Chaque mois, on demande à quelqu’un·e pourquoi il ou elle se lève le matin. La réponse en dessins.
![Alexandre, la relève de l'ostréiculture familiale 1 Huitres 031](https://www.causette.fr/wp-content/uploads/2020/02/Huitres_031-1024x576.jpg)
Chez les Prod’homme, on est ostréiculteur depuis trois générations. Alexandre, 41 ans, n’a pas vraiment eu le choix. « Mon grand-père était marin. À l’époque, comme il n’y avait pas de retraite, l’État nous donnait des parcelles pour compléter les revenus des familles. Ma grand-mère a commencé en 1948. Beaucoup de Cancalais étaient petits parqueurs. On travaillait les huîtres dans le garage. Pendant les fêtes de fin d’année, il y en avait même dans la cuisine de ma grand-mère. Jusque dans les années 1960, où l’activité s’est professionnalisée. Les gros ont voulu virer les petits, ma mère a racheté les parcs de la famille. Nous sommes devenus exploitants producteurs. »
C’est ici que l’on « travaille » les huîtres. On les trie, les emballe, les « dédouble ». Les huîtres, sur les parcs, sont contenues dans des sacs de maille, les « poches ». Régulièrement, on sort les poches de l’eau pour les diviser en deux et mettre la moitié des huîtres dans une autre poche, afin qu’elles aient la place de grandir. C’est ça « dédoubler ». Elles passent de 620 bébés huîtres (le naissain) par poche au départ, à 180. Elles sont alors prêtes pour la vente, trois ans plus tard.
![Alexandre, la relève de l'ostréiculture familiale 2 Huitres 111](https://www.causette.fr/wp-content/uploads/2020/02/Huitres_111-1024x476.jpg)
La mère d’Alexandre, Annick, est une figure locale. Il faut dire qu’une femme dans les parcs, ce n’était pas banal, et jusqu’à 65 ans, ça relève de l’exploit. Prendre sa suite n’a pas été simple. Au changement de génération s’ajoutait un changement de rapport au travail. « Ma mère était une droguée du boulot. Sa maison, c’était le chantier. Ma femme et moi, on a changé des petites choses pour moderniser, pouvoir souffler. La vie, ce n’est pas que le boulot. Je vois les gens passer à Cancale, toujours en vacances. Nous, on travaille 70 heures par semaine. À part nos quatre semaines de congés, le temps libre n’existe pas. » Les tensions sont arrivées. « Rompre avec un associé, ce n’est pas simple. Quand cet associé est ta mère… C’est compliqué. »

**Données fournies**
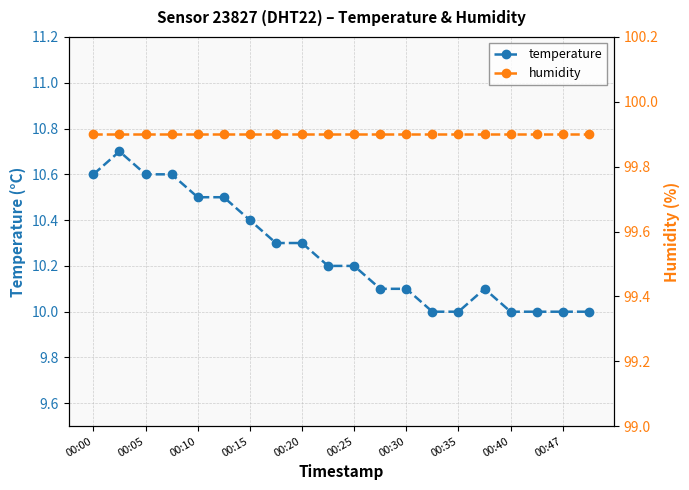

True or false: humidity and temperature intersect in this chart.

False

**Objectif de l'exercice**
Répondez, s'il vous plaît, à ces questions à l'aide de l'extrait :
1. En quelle année la grand-mère d'Alexandre a-t-elle commencé ?
2. Combien de bébés huîtres une poche contient-elle au départ ?
3. Combien d'heures par semaine Alexandre et sa femme travaillent-ils ?
Les données ne jouent aucun rôle dans ce travail.

**Exercice corrigé**
1. En 1948.
2. 620.
3. 70 heures.